Please render the records as a numbered list, from the line with "right knee: (187, 577, -20)" up to and including the line with "right wrist: (248, 520, -7)", leaving out blank lines and giving no other lines.

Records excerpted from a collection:

+++

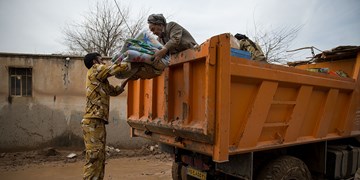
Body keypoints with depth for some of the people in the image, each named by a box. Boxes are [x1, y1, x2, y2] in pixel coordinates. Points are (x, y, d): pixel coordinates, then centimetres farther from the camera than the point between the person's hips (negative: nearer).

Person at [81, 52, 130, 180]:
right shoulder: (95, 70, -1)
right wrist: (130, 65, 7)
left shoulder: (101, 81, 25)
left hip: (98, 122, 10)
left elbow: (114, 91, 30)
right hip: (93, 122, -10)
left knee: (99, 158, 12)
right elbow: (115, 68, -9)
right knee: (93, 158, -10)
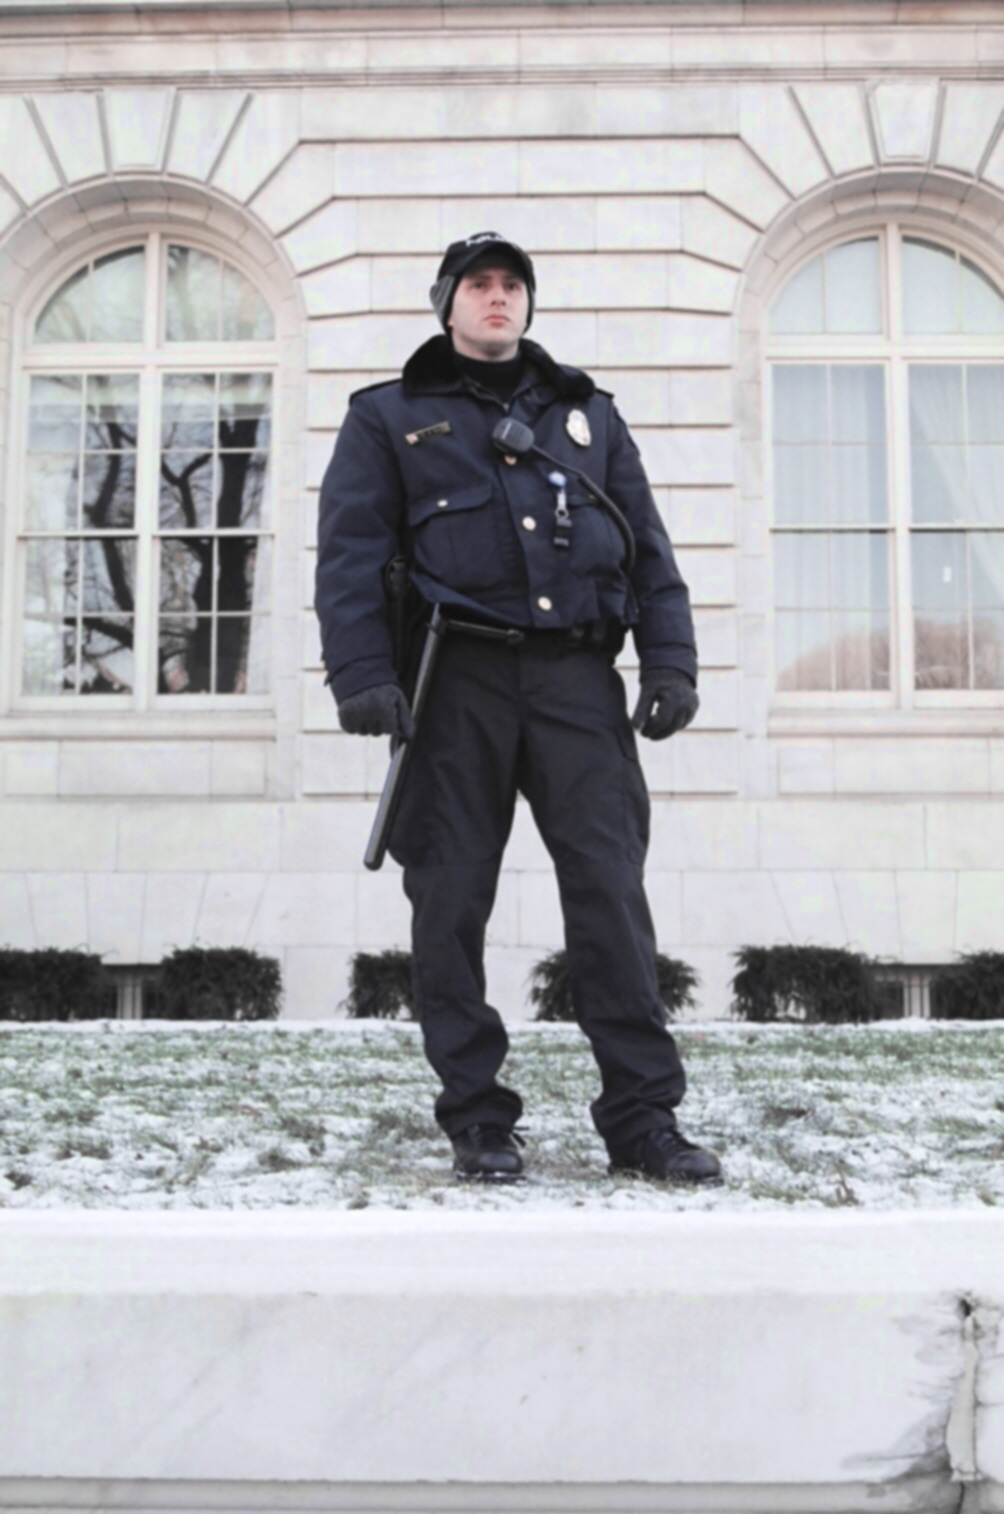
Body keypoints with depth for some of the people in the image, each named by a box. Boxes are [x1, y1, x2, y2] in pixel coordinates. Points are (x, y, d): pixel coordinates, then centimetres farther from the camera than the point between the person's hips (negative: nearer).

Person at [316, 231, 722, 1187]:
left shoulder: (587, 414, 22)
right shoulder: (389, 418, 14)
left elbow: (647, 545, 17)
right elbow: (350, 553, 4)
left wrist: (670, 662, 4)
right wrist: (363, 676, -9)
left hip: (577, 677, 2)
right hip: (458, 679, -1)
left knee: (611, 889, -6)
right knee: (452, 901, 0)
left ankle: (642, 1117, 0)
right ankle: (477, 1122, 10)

+++

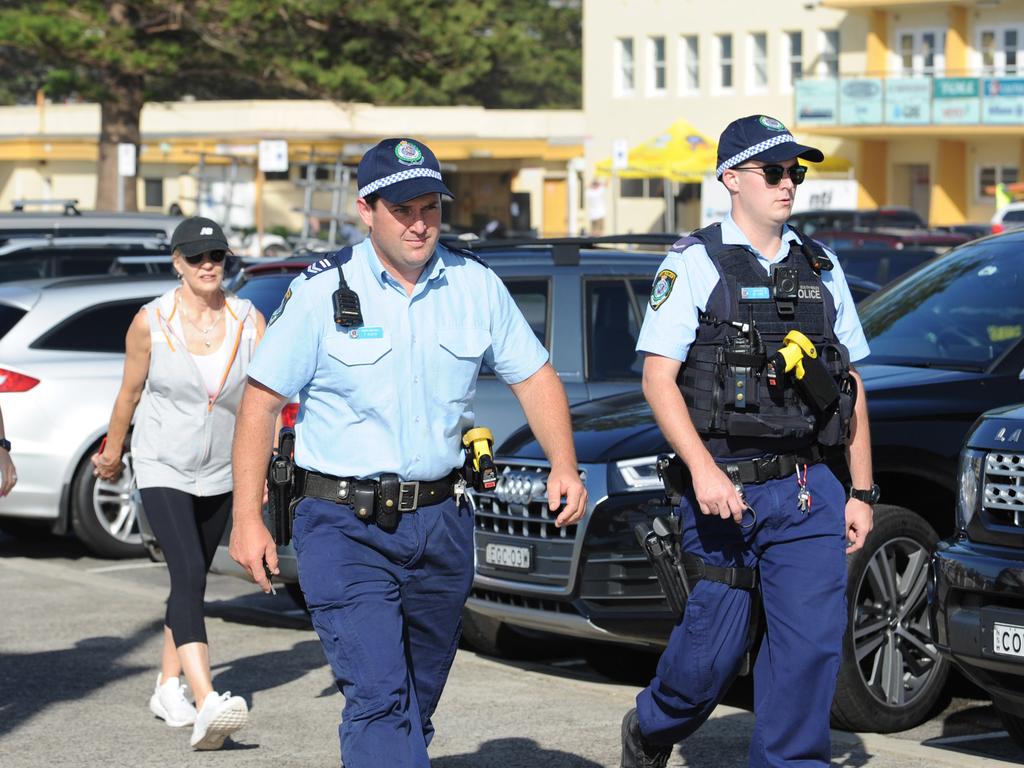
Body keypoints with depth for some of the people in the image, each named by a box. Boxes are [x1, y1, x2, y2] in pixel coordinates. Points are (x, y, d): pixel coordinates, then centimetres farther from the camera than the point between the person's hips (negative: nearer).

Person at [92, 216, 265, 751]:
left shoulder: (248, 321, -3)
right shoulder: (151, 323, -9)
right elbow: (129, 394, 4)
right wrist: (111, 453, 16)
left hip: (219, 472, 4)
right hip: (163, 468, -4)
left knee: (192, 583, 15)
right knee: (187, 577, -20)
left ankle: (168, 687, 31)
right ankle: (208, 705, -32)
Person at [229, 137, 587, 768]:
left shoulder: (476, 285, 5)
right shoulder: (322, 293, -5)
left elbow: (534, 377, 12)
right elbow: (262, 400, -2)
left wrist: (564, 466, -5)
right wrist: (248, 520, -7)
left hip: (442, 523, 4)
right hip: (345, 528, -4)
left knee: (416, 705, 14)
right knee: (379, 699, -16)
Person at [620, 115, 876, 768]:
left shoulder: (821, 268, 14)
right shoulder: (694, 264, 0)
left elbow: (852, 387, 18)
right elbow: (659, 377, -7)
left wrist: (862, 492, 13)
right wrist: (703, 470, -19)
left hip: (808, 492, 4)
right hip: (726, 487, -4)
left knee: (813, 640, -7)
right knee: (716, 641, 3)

+++

OUTPUT BELOW:
1. right knee: (187, 577, -20)
2. left ankle: (168, 687, 31)
3. right ankle: (208, 705, -32)
4. Person at [229, 137, 587, 768]:
5. left shoulder: (476, 285, 5)
6. right shoulder: (322, 293, -5)
7. left elbow: (534, 377, 12)
8. right elbow: (262, 400, -2)
9. left wrist: (564, 466, -5)
10. right wrist: (248, 520, -7)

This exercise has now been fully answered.